Cameroon: Two months after riots, children remain in prison
|Publisher||Integrated Regional Information Networks (IRIN)|
|Publication Date||13 May 2008|
|Cite as||Integrated Regional Information Networks (IRIN), Cameroon: Two months after riots, children remain in prison, 13 May 2008, available at: http://www.refworld.org/docid/482d41fd0.html [accessed 26 November 2015]|
|Disclaimer||This is not a UNHCR publication. UNHCR is not responsible for, nor does it necessarily endorse, its content.

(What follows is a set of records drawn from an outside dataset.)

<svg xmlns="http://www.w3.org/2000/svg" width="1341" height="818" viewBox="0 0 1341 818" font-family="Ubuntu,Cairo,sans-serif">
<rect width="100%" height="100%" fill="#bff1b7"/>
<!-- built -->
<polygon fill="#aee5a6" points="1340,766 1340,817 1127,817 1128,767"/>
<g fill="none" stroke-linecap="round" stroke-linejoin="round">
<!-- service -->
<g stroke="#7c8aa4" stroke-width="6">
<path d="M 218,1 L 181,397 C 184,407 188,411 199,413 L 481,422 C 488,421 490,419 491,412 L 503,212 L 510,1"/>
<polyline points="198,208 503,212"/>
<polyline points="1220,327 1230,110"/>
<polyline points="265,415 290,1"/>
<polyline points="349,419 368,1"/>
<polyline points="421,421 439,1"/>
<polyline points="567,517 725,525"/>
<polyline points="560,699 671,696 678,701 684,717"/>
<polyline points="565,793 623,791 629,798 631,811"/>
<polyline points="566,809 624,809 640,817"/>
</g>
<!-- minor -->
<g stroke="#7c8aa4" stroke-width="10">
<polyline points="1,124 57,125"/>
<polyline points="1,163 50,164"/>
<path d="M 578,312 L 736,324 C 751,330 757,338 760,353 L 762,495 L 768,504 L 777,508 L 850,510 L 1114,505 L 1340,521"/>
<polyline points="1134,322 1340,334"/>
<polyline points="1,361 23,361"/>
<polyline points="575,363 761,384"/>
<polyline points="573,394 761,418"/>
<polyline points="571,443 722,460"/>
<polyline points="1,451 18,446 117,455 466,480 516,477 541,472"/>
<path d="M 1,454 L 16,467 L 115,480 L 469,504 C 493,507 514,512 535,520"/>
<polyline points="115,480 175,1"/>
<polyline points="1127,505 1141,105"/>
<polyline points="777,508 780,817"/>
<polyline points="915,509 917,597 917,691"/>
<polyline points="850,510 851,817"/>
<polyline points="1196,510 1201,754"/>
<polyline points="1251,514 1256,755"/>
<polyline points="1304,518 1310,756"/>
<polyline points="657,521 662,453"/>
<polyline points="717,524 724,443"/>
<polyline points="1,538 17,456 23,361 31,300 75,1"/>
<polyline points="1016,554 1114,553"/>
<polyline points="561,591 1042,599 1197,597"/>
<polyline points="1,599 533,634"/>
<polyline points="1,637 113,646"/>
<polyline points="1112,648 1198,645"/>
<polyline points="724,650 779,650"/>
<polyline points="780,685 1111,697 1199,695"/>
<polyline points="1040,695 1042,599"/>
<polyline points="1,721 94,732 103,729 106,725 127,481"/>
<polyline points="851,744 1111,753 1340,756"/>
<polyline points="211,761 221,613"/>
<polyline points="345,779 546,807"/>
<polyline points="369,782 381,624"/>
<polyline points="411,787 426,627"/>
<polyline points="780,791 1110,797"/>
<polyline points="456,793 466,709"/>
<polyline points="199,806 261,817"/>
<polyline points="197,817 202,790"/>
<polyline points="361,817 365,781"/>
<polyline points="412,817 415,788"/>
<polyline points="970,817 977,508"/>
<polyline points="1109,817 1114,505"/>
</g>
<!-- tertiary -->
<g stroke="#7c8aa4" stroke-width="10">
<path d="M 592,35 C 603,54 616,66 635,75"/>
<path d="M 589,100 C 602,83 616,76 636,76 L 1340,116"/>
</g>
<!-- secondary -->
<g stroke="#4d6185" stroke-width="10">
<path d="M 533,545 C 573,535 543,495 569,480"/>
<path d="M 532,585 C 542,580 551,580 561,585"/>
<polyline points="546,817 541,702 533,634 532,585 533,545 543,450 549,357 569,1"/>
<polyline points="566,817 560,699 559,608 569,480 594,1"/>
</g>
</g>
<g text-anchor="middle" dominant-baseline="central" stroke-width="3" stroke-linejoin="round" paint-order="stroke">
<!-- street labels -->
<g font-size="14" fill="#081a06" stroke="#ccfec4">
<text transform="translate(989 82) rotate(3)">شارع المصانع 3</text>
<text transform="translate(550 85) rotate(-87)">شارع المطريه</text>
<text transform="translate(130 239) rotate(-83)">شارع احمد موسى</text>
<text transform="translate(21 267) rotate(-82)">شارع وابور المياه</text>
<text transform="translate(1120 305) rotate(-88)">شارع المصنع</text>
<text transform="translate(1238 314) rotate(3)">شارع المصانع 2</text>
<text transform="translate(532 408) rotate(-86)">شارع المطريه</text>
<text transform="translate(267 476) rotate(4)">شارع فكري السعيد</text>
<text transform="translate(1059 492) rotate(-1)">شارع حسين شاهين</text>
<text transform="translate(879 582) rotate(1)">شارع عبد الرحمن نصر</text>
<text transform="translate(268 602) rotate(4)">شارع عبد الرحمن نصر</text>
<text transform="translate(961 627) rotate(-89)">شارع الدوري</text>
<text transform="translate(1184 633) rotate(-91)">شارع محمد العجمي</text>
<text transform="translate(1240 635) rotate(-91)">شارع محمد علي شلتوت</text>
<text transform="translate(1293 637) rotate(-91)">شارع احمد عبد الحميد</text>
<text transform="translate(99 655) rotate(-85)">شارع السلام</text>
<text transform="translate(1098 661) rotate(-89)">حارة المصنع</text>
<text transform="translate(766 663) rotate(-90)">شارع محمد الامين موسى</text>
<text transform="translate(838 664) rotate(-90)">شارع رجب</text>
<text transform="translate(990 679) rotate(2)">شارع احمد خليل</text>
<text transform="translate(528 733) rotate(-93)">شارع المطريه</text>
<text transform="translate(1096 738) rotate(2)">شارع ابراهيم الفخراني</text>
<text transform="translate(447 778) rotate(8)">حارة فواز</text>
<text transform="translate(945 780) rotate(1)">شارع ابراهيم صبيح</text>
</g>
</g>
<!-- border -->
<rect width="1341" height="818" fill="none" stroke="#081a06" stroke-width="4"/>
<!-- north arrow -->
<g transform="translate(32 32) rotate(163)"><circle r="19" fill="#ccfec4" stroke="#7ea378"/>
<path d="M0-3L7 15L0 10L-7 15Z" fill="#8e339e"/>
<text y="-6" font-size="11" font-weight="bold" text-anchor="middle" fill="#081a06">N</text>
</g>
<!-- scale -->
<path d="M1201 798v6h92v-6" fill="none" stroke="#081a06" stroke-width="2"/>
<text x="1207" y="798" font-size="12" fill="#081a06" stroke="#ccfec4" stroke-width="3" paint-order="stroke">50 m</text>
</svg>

Any views expressed are solely those of the author or publisher and do not necessarily reflect those of UNHCR, the United Nations or its Member States.|
DOUALA, 13 May 2008 (IRIN) - Many people under the age of 18 were arrested and imprisoned during riots over high food prices in February and more than two months later some are still behind bars.
"Currently we have five minors being detained at the central prison," said Joseph Tsala Amougou, the warden of Douala's central prison. "None of them have yet been tried."

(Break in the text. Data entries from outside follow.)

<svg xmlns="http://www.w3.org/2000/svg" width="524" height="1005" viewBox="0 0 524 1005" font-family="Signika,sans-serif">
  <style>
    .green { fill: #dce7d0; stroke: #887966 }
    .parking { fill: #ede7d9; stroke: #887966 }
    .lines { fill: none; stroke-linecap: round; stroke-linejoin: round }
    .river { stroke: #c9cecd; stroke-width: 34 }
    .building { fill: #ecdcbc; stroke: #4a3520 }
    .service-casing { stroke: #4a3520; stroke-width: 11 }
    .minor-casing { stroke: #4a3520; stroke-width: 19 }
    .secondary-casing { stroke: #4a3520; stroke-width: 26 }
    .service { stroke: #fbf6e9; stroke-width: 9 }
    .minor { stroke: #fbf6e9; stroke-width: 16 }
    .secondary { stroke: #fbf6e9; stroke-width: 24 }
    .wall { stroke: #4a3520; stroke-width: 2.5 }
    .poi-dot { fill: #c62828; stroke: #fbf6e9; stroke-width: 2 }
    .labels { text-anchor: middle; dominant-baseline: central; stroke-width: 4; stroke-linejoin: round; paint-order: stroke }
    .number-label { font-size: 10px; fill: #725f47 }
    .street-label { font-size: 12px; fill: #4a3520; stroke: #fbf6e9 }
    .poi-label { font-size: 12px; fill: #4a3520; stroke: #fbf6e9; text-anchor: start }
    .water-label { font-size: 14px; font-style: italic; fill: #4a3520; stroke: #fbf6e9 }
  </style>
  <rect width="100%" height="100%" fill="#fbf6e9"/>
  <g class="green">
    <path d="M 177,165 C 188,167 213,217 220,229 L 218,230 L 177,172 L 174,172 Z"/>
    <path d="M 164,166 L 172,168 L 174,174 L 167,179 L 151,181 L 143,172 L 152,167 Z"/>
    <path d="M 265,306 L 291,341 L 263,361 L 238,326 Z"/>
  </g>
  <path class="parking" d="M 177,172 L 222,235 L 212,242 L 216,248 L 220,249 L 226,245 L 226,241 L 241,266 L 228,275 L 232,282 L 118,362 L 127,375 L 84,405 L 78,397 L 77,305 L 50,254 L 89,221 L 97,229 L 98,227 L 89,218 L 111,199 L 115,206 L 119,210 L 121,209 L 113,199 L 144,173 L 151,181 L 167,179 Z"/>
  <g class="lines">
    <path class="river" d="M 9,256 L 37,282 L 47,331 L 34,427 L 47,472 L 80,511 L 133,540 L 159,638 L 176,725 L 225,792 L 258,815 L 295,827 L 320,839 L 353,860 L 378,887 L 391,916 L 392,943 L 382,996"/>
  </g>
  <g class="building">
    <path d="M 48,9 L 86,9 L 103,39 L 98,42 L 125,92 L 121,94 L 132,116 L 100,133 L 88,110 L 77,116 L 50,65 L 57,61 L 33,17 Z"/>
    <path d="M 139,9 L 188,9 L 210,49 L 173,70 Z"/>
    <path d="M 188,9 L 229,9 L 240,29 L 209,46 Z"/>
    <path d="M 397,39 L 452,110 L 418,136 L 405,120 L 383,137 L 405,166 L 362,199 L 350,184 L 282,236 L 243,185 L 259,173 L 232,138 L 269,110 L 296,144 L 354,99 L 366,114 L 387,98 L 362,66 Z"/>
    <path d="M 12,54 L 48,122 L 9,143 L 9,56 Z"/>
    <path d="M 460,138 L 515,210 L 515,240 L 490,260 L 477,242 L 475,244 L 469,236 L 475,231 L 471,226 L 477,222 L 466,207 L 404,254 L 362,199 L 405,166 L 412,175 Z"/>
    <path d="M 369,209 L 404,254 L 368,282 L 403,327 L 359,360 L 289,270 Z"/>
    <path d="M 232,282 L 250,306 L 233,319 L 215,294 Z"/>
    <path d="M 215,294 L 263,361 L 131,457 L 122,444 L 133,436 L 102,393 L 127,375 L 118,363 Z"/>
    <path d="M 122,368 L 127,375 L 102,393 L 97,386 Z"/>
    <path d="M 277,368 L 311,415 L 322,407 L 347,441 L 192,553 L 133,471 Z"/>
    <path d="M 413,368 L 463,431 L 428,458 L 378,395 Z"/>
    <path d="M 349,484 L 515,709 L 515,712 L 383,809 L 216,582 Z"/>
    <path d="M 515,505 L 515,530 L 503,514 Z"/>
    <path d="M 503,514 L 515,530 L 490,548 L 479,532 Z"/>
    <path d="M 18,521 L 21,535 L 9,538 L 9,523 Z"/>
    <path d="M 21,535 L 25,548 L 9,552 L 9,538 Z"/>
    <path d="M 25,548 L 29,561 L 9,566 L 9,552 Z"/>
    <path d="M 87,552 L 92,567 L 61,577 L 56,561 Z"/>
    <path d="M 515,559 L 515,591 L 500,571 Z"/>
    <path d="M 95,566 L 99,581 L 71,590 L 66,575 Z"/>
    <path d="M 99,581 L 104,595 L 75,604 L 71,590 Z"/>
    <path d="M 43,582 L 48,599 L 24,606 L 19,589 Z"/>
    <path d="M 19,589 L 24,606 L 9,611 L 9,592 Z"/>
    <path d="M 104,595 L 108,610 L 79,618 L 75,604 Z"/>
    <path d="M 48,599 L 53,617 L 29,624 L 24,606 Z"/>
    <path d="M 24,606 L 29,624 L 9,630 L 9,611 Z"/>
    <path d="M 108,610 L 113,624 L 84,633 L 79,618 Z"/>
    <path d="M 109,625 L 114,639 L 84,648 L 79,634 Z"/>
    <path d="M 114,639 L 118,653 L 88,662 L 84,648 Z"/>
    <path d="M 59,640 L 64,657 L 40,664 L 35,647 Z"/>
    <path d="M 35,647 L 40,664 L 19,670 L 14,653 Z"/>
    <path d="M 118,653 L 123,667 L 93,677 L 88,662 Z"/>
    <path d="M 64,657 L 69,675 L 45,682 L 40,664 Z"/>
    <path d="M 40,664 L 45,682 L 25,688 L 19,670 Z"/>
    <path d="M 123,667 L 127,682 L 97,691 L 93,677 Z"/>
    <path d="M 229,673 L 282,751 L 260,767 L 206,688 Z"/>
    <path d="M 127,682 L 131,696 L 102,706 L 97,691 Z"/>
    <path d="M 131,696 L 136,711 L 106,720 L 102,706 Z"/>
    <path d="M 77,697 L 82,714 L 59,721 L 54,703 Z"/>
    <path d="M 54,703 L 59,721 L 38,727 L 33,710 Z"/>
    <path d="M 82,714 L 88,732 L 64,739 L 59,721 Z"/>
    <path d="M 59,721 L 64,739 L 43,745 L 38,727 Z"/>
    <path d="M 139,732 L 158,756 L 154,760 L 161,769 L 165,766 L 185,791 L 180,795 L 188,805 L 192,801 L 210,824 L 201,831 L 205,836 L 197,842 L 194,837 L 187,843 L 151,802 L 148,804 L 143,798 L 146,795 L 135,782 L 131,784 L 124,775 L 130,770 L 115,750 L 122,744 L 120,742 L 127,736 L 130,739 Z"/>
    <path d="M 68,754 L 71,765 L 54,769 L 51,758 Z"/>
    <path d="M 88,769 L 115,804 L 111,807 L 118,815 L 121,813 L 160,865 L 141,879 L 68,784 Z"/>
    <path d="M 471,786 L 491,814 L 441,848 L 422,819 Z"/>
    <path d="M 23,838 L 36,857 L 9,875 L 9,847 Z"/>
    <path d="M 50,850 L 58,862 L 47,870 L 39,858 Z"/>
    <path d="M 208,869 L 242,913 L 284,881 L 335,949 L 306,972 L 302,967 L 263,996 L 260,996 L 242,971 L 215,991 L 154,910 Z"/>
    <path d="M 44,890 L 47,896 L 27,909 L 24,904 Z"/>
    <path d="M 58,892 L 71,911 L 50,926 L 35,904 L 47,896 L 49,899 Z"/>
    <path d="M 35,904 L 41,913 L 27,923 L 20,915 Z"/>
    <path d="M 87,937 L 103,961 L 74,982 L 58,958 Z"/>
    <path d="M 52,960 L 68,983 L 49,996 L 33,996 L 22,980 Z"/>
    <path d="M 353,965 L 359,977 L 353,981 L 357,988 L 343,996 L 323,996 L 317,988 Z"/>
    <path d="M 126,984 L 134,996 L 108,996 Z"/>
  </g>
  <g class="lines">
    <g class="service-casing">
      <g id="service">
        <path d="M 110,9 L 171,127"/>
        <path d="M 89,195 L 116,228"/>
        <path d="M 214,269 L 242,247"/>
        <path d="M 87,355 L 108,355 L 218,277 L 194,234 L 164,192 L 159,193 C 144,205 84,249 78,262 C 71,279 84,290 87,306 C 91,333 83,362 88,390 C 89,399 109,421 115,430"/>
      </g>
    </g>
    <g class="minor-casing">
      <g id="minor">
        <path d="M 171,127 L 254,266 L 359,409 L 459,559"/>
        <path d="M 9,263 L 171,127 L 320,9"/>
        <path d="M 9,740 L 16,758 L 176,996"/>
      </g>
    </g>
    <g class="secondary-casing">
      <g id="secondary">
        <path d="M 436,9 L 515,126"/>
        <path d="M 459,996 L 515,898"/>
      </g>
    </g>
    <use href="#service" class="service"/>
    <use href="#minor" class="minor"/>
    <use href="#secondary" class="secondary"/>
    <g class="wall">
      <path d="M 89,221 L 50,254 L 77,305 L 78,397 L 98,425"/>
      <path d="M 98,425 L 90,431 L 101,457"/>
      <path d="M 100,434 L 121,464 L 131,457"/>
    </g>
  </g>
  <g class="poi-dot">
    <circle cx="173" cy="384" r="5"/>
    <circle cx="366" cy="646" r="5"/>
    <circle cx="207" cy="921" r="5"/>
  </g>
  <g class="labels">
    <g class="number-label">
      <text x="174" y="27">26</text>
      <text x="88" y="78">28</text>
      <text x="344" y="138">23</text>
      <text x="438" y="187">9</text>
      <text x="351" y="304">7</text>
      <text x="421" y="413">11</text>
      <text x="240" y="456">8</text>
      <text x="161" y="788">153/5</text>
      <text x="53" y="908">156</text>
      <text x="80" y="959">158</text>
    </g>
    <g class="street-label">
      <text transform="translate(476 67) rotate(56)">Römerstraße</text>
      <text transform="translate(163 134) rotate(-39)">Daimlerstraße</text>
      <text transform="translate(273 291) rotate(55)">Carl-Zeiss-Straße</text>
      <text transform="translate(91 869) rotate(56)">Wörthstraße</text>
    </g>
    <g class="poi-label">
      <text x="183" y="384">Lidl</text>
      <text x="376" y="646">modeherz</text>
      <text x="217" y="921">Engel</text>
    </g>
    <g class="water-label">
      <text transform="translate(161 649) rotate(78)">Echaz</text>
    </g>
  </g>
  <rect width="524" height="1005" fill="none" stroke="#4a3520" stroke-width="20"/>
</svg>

But human rights groups said they had evidence of at least eight minors who were arrested during the riots and taken to the prison where they remain.
Even worse, Alice Kom, a lawyer in Douala told IRIN that all eight had been illegally convicted by a court and sentenced to serve time. "What [the children] did was not an offence that can be punished by sending them to prison," she said.
Imprisoning children for misdemeanours was made illegal under a 2007 amendment to Cameroonian penal law, she said.
The law states that people under the age of 14 can only be imprisoned for murder while people between 14 and 18 of age must have committed felonies. "Otherwise the warden may not authorise a minor's imprisonment," Kom said.
In 2005, some 800 minors were incarcerated in 19 prisons in Cameroonian receiving an average sentence of seven years, according to research by the non-governmental organisation Défense Enfants International (DEI).
In the central prison in Douala the young prisoners live in particularly unpleasant conditions. According to prison records, 3,792 prisoners are currently incarcerated in the facility which was designed to accommodate no more than 700.
Minors frequently come into contact with adult inmates, the prison warden, Amougou, told IRIN. "There is a system of separation but it is not very effective," he said.
"Unfortunately minors often find themselves alongside criminals? [including] paedophiles and rapists," he said.
In 2003, the UN Committee Against Torture recommended that minors in Cameroon's prisons be separated from adults or that the state build special prisons for them.
The prison warden said the government has not yet constructed such facilities.
Ze Messomo, a former prisoner who is now a member of the Association of Christians for the Abolition of Torture said locking children up with adults will only create a future generation of criminals. "[The children] will learn to do much worse things than they knew before," he said.